Screwbean (Prosopis odorata) is known also as screwpod mesquite, and tornillo. The name is due to the pod’s habit of growing in spiral form, there being a dozen or more tight twists. The flowers appear in early spring and new crops follow until summer. The pods ripen early in autumn or late in summer, and many become infested with grubs. The tree is from twenty-five to thirty feet high, and a foot or less in diameter. Its range extends from western Texas and Utah and Nevada through New Mexico and Arizona to southern California. The wood is stronger and stiffer than common mesquite, but a little lighter. Its uses are much the same, and it has the same habits of growth, including its disposition to develop enormous roots. The name might lead to the conclusion that the flower is rich in perfume, but such is not the case. The tree grows slowly and lives to old age, if it escapes fire and other accidents.
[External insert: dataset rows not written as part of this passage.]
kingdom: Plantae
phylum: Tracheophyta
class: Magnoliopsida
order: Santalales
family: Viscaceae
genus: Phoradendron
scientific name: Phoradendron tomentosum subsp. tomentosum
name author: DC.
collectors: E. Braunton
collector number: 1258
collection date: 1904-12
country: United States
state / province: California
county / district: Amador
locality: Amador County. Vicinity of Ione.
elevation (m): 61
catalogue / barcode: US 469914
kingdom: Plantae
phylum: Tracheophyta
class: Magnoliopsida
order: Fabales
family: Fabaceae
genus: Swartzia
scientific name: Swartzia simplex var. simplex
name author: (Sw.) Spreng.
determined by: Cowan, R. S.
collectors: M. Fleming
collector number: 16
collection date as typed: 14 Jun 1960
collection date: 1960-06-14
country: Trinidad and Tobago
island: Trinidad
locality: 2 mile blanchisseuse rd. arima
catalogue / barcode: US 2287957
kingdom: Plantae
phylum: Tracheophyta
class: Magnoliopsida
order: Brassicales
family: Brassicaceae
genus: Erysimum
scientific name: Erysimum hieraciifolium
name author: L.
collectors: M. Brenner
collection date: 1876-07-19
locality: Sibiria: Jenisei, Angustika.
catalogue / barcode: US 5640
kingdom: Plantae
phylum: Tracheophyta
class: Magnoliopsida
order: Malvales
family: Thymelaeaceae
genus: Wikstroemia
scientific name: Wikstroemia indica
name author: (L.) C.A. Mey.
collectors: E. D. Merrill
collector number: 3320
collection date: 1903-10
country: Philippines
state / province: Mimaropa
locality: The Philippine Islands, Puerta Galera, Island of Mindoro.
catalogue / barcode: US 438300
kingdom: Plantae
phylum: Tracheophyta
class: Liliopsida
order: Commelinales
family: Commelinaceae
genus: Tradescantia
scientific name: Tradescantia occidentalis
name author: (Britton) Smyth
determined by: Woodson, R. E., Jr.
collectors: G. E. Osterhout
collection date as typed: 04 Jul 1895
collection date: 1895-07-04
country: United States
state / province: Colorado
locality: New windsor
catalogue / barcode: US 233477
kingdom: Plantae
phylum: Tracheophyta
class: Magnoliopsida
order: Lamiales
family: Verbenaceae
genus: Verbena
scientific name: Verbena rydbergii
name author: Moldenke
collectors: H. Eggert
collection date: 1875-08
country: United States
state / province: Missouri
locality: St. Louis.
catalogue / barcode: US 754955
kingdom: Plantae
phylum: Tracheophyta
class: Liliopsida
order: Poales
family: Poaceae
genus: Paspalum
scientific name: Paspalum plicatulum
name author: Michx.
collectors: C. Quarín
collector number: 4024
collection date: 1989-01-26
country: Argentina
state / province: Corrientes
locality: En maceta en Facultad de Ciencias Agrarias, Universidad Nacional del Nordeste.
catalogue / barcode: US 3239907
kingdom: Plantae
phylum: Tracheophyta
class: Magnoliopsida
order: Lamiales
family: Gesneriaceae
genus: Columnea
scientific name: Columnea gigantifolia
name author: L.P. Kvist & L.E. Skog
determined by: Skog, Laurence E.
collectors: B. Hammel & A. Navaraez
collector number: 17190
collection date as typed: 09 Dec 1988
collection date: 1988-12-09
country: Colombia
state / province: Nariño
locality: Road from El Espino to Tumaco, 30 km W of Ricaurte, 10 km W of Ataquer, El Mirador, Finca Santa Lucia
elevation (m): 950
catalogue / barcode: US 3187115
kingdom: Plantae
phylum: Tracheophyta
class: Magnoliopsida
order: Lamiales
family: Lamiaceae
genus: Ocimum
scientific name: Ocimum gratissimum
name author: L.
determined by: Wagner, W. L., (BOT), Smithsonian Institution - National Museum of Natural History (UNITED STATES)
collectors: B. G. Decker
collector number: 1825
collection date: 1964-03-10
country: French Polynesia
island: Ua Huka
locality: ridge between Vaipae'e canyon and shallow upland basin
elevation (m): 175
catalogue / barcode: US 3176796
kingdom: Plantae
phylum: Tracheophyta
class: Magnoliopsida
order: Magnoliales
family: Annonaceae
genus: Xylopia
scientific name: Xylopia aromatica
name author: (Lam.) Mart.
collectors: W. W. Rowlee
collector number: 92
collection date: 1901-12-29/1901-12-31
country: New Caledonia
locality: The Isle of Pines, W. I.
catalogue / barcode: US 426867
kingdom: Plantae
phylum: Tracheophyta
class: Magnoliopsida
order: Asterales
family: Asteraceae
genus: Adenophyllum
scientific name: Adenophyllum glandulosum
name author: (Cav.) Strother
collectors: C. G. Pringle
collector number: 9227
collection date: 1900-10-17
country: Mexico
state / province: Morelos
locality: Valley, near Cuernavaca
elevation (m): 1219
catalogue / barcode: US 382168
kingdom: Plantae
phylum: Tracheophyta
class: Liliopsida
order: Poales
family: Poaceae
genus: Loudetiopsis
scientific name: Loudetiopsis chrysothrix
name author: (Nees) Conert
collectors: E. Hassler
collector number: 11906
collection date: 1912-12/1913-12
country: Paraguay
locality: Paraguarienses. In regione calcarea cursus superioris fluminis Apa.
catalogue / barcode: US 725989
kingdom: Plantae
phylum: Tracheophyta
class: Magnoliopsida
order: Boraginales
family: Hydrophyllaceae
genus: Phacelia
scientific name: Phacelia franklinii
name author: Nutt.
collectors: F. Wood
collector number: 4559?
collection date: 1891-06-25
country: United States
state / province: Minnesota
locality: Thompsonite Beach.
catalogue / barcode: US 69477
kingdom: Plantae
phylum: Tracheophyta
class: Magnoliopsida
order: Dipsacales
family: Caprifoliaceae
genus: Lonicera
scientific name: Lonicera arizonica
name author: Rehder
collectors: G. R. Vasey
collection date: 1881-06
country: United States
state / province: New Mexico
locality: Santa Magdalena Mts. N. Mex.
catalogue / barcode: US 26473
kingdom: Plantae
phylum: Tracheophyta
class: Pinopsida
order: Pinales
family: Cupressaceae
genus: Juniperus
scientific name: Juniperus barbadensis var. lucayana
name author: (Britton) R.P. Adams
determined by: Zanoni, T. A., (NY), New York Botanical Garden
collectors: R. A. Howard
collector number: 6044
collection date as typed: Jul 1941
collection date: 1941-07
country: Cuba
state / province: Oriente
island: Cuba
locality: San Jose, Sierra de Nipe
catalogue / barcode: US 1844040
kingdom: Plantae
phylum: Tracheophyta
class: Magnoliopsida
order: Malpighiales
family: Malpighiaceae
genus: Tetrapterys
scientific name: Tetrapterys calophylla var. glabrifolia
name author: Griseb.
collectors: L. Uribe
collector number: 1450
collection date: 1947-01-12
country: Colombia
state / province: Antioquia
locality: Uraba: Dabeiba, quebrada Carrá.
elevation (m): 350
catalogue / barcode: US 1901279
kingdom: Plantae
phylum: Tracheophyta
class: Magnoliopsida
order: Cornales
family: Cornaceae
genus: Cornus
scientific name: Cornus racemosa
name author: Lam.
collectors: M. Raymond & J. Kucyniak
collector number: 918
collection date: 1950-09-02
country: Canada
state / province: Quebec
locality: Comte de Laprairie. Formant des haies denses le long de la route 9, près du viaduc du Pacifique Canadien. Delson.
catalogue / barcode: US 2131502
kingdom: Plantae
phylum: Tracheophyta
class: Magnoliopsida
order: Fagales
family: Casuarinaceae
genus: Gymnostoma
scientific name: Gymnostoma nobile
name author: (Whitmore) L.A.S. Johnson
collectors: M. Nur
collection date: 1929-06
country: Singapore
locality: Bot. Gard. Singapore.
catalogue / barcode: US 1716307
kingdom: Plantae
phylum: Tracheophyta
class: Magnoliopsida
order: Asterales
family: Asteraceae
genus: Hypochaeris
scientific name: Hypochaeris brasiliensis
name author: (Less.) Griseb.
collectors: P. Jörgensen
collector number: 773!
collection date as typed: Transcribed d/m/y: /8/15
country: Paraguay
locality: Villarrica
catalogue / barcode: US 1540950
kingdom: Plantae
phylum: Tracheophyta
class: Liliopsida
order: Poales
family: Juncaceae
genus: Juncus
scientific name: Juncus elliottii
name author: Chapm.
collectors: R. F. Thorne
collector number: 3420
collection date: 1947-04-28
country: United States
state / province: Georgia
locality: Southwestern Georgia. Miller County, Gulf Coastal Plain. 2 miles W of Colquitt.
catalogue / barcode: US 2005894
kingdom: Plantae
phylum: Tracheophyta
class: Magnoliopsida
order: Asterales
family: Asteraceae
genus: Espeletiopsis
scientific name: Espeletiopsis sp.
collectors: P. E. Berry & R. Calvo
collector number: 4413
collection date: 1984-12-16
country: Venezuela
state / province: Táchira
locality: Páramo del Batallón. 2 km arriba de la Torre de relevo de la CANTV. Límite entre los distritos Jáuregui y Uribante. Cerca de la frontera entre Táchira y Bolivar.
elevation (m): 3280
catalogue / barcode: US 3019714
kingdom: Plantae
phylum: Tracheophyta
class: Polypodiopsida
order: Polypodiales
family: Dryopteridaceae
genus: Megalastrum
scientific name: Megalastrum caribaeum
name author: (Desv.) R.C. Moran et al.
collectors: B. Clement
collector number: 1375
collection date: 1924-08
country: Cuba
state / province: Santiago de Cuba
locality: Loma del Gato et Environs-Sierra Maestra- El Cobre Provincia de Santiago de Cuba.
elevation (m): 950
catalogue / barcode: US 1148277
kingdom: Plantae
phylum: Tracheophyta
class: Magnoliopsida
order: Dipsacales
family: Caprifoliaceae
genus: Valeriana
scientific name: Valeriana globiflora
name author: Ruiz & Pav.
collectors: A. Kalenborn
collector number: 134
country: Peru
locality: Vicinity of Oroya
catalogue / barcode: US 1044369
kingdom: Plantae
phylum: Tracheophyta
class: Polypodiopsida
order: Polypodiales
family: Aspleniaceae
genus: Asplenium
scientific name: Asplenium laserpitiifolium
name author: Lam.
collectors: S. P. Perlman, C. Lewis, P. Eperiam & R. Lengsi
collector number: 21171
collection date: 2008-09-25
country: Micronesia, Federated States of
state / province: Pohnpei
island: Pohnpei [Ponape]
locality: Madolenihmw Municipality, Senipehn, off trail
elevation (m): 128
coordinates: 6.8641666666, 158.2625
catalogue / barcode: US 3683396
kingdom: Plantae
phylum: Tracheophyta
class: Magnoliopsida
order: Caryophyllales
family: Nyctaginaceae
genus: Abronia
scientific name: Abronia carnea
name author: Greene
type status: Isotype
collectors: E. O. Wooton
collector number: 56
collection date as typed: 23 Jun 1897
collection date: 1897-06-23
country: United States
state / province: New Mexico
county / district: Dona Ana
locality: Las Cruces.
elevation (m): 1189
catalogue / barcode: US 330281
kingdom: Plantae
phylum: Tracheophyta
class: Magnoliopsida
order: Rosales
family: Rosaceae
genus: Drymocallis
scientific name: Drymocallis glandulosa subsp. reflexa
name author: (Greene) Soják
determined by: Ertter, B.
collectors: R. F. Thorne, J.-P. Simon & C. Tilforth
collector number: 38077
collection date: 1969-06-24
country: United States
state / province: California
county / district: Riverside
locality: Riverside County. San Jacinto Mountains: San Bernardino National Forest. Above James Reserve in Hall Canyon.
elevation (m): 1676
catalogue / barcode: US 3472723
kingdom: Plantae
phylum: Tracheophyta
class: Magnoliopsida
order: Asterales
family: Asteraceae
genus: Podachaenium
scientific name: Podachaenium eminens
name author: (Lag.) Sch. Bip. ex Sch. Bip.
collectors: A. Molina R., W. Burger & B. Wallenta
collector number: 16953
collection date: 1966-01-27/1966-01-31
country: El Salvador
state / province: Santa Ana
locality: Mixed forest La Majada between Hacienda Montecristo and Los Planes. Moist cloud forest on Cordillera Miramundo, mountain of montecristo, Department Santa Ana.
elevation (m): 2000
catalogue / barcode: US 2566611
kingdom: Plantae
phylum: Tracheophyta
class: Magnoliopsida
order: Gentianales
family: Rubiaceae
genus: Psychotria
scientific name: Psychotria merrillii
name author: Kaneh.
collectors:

Chalky LeucÆna (LeucÆna pulverulenta), commonly called mimosa, occurs in the United States only in southern Texas, but is somewhat abundant in Mexico, where trees sixty feet high and nearly two feet in diameter are sometimes manufactured into lumber. Along the Rio Grande it is called “tepeguaja” by Mexicans. This name is said to be equivalent to “hardwood,” which is an appropriate name. It is very smooth and handsome when finished, and is used for tool handles, small spindles, grills, and other small articles, particularly products of the lathe. In color it resembles the lighter shades of mahogany; weighs about forty-two pounds per cubic foot; foliage extremely delicate and the tree is highly valuable for ornamental purposes. It has been planted outside of its natural range. The pods sometimes exceed a foot in length.
LeucÆna (LeucÆna glauca) is small and probably will never be of much importance. Trunks are seldom more than five inches in diameter and twenty feet high. The tree grows in canyons and ravines in western Texas. The compound leaves are six or seven inches long, with thirty or less pairs of leaflets; fruit is a pod six or eight inches long. The rich brown wood is streaked with red.